Marquage la semaine prochaine, amendements ‘dans les jours à venir’, et le compte à rebours des élections de mi-mandat
Le texte actuel de la loi CLARITY a été rendu public vendredi, et Coinbase ainsi que d'autres membres de l'industrie crypto ont poussé pour un marquage au Sénat la semaine prochaine. Dans ce contexte, la coalition bancaire a déclaré qu'elle fournirait des « suggestions détaillées pour renforcer le langage proposé avec les législateurs dans les jours à venir ».
Cela crée une fenêtre de négociation compressée où le risque de gros titres est élevé. La variable pertinente pour le marché est de savoir si les modifications promises restreignent la définition des rendements interdits, l'élargissent pour capturer des équivalents de récompense, ou introduisent des éléments de conformité qui changent la manière dont les échanges et les émetteurs de stablecoins peuvent structurer les incitations.
Toute clarification publique de Tillis ou d'autres sponsors sur la manière dont le projet de loi distingue les « récompenses sur les soldes inactifs » interdites des « autres récompenses pour les clients » autorisées sera interprétée comme un signal sur l'endroit où la ligne est susceptible de se situer.

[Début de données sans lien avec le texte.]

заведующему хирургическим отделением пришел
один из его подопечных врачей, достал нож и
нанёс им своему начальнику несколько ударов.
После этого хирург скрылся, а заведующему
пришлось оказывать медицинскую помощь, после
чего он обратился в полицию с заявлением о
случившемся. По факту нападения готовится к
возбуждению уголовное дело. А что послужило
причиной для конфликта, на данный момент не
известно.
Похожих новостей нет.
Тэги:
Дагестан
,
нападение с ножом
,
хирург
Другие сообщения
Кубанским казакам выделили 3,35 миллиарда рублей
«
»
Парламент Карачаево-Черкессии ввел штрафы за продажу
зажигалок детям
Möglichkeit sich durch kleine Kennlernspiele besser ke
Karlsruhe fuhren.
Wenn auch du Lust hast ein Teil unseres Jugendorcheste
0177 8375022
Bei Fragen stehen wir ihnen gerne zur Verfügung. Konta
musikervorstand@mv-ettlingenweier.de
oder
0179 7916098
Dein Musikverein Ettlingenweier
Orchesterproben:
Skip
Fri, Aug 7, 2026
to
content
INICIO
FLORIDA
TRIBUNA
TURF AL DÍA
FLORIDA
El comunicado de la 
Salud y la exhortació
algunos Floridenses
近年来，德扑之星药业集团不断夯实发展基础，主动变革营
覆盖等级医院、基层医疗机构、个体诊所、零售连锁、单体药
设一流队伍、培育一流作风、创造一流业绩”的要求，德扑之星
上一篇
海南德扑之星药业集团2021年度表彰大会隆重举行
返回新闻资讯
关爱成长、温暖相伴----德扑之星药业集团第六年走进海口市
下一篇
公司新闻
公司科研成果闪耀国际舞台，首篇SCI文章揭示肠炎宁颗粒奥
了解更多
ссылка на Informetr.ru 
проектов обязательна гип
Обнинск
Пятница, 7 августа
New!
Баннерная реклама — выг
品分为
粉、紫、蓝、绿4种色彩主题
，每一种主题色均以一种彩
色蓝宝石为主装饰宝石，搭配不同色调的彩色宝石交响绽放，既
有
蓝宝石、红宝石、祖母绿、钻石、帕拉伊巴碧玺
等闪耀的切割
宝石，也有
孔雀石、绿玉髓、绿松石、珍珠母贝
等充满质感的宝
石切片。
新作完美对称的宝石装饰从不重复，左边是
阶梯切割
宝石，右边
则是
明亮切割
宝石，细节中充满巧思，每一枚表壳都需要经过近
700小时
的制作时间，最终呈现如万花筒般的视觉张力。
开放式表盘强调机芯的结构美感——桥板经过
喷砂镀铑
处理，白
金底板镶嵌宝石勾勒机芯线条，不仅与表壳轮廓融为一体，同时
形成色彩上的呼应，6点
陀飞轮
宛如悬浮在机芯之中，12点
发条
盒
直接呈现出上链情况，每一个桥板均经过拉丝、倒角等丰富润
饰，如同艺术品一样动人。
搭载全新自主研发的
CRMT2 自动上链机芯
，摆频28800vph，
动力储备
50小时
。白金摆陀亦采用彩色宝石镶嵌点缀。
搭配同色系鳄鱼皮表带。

L'horloge politique est également en vue. Des inquiétudes ont été soulevées quant au fait que la loi CLARITY pourrait ne pas passer avant les élections de mi-mandat de novembre 2026, et un retard dans le calendrier maintiendrait l'incertitude réglementaire plus longtemps pour les plateformes qui dépendent des programmes de récompenses en stablecoins.
Le libellé de l'interdiction des rendements devient le catalyseur du marché du projet de loi
Je ne vois pas cela comme un large récit « crypto contre banques » autant qu'une lutte de rédaction sur un cas limite économiquement significatif. Le seuil qui compte est de savoir si la Section 404 finit par interdire uniquement les intérêts explicites sur les soldes passifs, ou si elle capture également des structures de récompense qui répliquent le rendement par le biais de points, de remises ou de conditions d'activité.
À court terme, cela ressemble davantage à un catalyseur de sentiment qu'à un changement fondamental car le projet de loi est déjà passé à la Chambre et le goulet d'étranglement du Sénat est concentré sur une seule clause. Si les « suggestions détaillées » des groupes bancaires aboutissent à un correctif technique étroit et qu'un marquage a lieu la semaine prochaine, la configuration commence à sembler structurelle plutôt que dictée par le récit.
Si le langage s'élargit en une restriction plus large qui oblige à une réécriture, l'impact pratique est une période d'incertitude plus longue pour l'économie des récompenses en stablecoins et les plateformes qui en dépendent.